Adversity is something nobody can elude forever. Whether you’re a risk-taker or someone who likes to play things safe, life will inevitably throw challenges in your direction.
That could be something in your professional life (maybe you missed out on a promotion or you lost your job after years of dedicated service). It could also be something in your personal life (maybe you were the victim of a traumatic crime or someone close to you just died).
Often, people experience a sense of injustice or hopelessness when something bad happens to them. We wonder “why did this happen to me?” or “how will I cope?”
Whilst it’s important to work through the emotions that these episodes provoke, it’s also important not to wallow in self-pity and despair.
The first step to turning adversity into opportunity is acceptance. You need to accept the reality of what has happened, and accept the fact that this isn’t something you can go back and change. Reliving past events and allowing yourself to become consumed with disappointment, anger, guilt or regret is not a healthy process.
You should never deny the reality of what has happened or the emotions this has stirred, but rather than worrying about what you could have done differently, you should start thinking about what changes you want to make moving forward. At the same time, you should accept that there are things beyond your control, and allow yourself to let go of any fear of the difficulties you might face in the future. Otherwise, you will end up living in a state of paralysis.

(Exercise goal): Repeat the passage on adversity word for word, beginning at "That could be" and stopping after "a healthy process.".

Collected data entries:
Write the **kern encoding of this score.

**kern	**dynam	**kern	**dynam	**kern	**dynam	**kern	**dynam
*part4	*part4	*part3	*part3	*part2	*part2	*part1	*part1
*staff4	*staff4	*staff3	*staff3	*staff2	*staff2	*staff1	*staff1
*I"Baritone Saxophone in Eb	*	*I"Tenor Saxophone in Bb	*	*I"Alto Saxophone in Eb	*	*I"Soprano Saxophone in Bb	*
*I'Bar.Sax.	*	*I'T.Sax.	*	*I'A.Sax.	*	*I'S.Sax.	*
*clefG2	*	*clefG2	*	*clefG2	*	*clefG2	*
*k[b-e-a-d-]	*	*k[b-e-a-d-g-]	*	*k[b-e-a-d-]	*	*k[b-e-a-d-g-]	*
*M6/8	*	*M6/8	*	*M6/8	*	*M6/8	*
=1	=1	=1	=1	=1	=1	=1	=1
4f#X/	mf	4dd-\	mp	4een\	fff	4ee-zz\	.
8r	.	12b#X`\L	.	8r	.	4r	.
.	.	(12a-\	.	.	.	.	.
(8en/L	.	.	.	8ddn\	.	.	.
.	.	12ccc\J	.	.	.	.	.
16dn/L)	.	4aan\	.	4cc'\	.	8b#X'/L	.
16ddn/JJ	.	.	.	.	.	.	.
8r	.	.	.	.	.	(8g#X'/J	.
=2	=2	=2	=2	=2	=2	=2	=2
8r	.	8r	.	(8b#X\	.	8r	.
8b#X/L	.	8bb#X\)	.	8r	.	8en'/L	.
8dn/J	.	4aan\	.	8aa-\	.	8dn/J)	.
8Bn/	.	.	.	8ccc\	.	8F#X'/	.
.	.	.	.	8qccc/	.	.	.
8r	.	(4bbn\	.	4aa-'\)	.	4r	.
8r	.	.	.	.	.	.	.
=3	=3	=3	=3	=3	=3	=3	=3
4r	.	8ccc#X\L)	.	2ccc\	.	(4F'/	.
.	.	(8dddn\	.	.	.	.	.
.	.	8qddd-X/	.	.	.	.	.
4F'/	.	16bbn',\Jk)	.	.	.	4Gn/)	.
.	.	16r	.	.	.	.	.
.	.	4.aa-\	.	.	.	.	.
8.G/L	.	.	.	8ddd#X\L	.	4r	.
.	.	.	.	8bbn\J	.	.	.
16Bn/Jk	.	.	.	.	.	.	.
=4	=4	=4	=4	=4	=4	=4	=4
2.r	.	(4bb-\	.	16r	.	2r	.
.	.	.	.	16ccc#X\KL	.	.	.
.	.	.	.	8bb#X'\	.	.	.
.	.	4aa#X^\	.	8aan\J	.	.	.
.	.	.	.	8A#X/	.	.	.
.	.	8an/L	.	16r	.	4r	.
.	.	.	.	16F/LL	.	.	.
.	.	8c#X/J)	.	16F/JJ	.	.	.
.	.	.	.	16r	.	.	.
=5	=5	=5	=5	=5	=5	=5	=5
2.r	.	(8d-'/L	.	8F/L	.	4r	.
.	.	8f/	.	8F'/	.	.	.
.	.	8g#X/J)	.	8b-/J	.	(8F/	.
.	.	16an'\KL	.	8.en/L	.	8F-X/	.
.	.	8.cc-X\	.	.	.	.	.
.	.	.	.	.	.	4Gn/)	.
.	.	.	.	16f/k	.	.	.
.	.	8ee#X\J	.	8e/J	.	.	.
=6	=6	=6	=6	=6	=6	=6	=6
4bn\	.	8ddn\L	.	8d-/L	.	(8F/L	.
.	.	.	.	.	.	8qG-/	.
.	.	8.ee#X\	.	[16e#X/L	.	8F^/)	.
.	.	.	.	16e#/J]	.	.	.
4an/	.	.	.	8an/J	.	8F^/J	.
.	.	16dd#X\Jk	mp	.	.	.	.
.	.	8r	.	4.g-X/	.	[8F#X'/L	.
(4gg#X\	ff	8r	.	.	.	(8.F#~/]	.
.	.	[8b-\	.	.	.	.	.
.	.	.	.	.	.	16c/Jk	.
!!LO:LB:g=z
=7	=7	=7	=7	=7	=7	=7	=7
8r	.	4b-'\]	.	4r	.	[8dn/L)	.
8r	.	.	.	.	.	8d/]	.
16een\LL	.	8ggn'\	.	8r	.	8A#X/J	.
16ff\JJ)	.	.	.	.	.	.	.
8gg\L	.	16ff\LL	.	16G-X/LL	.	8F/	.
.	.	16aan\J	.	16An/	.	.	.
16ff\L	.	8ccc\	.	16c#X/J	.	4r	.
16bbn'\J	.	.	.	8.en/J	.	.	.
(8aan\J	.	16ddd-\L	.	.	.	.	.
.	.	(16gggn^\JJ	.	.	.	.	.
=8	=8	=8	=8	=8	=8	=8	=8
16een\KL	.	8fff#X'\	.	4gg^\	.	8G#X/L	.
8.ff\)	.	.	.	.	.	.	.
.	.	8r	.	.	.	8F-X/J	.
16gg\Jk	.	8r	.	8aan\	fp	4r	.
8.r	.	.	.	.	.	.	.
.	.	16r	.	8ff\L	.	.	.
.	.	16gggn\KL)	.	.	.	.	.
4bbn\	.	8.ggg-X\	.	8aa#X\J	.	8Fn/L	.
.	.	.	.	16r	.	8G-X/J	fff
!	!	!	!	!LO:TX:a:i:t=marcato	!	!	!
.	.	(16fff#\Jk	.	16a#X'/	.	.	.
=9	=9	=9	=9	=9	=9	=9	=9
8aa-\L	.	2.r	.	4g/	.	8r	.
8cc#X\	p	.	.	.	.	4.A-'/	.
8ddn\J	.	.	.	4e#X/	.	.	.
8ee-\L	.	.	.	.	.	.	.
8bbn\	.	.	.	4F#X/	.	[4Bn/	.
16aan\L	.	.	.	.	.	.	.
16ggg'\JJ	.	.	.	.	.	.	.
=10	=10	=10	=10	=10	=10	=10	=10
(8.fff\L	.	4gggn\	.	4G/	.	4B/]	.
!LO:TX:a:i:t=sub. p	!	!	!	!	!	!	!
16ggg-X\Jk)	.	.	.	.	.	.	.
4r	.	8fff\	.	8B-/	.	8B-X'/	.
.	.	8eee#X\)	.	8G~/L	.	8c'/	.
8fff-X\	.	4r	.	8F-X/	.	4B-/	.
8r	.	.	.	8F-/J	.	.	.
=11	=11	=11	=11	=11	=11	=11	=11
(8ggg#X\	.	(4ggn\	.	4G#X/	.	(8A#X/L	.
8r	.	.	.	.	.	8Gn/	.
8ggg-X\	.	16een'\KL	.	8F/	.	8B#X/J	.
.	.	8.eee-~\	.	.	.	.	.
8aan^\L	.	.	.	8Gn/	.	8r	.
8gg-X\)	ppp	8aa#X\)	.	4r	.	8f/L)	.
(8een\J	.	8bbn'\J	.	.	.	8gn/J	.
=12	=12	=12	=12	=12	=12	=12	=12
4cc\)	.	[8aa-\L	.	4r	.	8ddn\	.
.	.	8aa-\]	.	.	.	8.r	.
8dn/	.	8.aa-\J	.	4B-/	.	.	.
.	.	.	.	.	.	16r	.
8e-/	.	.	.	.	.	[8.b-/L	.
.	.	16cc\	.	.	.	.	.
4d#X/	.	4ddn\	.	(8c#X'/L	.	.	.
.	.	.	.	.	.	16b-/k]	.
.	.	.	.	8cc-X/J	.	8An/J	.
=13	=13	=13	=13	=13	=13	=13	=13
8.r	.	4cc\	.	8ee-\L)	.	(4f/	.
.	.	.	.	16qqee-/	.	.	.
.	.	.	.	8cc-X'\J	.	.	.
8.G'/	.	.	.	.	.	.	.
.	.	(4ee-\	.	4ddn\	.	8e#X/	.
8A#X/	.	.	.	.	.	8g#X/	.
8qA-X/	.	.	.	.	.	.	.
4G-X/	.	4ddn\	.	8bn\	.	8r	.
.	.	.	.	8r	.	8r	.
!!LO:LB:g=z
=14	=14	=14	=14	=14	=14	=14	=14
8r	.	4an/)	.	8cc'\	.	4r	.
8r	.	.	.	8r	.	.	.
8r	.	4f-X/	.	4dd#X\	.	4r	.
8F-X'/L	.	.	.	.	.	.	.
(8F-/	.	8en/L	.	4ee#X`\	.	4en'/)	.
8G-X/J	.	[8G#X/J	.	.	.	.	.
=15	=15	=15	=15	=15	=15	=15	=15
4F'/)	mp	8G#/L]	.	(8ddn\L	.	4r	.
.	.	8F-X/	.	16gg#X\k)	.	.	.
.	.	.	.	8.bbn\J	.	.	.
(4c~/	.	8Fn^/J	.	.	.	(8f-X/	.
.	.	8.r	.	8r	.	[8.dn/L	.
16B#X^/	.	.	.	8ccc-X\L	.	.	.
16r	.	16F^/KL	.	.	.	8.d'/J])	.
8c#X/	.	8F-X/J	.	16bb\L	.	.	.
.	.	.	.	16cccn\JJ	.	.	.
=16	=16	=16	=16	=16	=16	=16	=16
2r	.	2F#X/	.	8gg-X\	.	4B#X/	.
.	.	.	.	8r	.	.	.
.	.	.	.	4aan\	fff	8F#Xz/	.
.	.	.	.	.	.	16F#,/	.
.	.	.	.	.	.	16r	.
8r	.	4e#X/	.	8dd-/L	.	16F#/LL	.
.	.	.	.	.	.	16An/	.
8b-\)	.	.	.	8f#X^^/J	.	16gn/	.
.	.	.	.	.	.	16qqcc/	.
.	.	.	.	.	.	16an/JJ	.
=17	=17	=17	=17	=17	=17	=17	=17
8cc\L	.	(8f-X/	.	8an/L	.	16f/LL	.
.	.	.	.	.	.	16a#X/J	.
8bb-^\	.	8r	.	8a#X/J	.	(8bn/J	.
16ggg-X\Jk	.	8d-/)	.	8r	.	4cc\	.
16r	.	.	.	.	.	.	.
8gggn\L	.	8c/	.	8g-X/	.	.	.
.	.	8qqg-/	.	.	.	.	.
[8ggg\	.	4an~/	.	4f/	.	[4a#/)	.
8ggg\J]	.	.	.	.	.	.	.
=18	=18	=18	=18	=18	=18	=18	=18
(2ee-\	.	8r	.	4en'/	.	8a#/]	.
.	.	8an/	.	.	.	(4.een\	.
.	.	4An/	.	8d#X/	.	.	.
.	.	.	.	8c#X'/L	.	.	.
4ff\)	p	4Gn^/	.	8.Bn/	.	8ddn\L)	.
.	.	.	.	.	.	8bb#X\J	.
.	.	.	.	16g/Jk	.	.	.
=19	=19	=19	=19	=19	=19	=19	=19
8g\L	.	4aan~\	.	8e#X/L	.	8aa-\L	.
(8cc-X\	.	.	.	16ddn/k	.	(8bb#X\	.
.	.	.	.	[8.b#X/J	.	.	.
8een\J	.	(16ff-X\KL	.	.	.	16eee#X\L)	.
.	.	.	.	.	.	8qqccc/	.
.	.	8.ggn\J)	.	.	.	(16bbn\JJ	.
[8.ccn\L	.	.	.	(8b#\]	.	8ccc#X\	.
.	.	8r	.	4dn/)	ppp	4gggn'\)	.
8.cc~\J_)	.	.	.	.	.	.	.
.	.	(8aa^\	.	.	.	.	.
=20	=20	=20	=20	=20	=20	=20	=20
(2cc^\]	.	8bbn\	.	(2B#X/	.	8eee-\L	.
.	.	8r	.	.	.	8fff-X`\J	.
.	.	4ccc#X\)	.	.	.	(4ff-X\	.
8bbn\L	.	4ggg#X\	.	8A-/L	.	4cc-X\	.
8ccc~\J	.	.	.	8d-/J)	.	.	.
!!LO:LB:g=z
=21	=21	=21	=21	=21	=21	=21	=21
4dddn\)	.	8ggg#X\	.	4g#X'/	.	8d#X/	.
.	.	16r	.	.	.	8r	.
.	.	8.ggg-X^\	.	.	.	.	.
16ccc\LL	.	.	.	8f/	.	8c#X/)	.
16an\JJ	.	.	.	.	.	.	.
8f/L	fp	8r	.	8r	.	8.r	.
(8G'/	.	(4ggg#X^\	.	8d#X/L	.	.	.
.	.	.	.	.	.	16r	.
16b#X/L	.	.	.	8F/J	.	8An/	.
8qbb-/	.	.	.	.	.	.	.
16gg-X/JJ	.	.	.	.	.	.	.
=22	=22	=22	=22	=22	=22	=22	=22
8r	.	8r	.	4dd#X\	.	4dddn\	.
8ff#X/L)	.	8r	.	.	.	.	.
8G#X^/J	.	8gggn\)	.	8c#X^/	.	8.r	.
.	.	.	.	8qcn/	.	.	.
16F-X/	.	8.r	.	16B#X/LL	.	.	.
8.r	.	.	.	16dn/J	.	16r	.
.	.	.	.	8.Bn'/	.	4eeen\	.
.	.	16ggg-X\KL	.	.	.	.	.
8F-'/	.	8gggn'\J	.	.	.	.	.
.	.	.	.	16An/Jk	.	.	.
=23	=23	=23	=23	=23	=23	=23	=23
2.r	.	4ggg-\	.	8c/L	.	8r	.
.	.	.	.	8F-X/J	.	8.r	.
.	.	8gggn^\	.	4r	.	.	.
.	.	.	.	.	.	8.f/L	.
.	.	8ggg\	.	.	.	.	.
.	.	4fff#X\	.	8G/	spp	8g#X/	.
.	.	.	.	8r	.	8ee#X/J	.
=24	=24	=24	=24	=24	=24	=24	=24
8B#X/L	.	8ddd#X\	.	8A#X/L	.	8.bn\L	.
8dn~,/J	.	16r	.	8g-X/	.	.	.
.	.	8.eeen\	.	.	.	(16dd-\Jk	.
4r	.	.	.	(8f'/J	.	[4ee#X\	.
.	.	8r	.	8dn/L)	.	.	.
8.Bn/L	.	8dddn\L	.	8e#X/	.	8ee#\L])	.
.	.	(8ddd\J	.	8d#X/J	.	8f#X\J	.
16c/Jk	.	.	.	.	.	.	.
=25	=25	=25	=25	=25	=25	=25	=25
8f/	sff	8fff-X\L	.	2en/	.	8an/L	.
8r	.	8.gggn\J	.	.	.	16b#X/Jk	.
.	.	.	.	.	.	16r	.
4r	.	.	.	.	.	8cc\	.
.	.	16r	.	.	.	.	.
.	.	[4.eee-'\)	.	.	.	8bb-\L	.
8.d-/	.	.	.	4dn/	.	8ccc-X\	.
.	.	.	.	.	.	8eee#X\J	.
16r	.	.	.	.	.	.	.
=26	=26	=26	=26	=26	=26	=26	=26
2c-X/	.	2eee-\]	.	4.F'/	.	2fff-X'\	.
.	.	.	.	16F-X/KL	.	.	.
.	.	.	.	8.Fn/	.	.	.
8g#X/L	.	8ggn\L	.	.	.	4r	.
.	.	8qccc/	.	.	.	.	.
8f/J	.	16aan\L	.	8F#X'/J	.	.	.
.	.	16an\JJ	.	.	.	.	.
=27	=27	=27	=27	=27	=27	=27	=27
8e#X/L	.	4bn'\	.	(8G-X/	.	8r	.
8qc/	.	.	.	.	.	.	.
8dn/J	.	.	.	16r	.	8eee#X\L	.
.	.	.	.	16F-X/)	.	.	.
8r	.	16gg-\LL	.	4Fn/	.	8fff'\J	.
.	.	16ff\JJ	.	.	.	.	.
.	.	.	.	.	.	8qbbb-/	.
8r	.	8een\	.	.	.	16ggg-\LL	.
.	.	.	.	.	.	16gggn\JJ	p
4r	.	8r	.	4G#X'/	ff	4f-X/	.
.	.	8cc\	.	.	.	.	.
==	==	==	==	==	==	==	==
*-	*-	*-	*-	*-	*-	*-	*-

(Answer to this problem):
That could be something in your professional life (maybe you missed out on a promotion or you lost your job after years of dedicated service). It could also be something in your personal life (maybe you were the victim of a traumatic crime or someone close to you just died).
Often, people experience a sense of injustice or hopelessness when something bad happens to them. We wonder “why did this happen to me?” or “how will I cope?”
Whilst it’s important to work through the emotions that these episodes provoke, it’s also important not to wallow in self-pity and despair.
The first step to turning adversity into opportunity is acceptance. You need to accept the reality of what has happened, and accept the fact that this isn’t something you can go back and change. Reliving past events and allowing yourself to become consumed with disappointment, anger, guilt or regret is not a healthy process.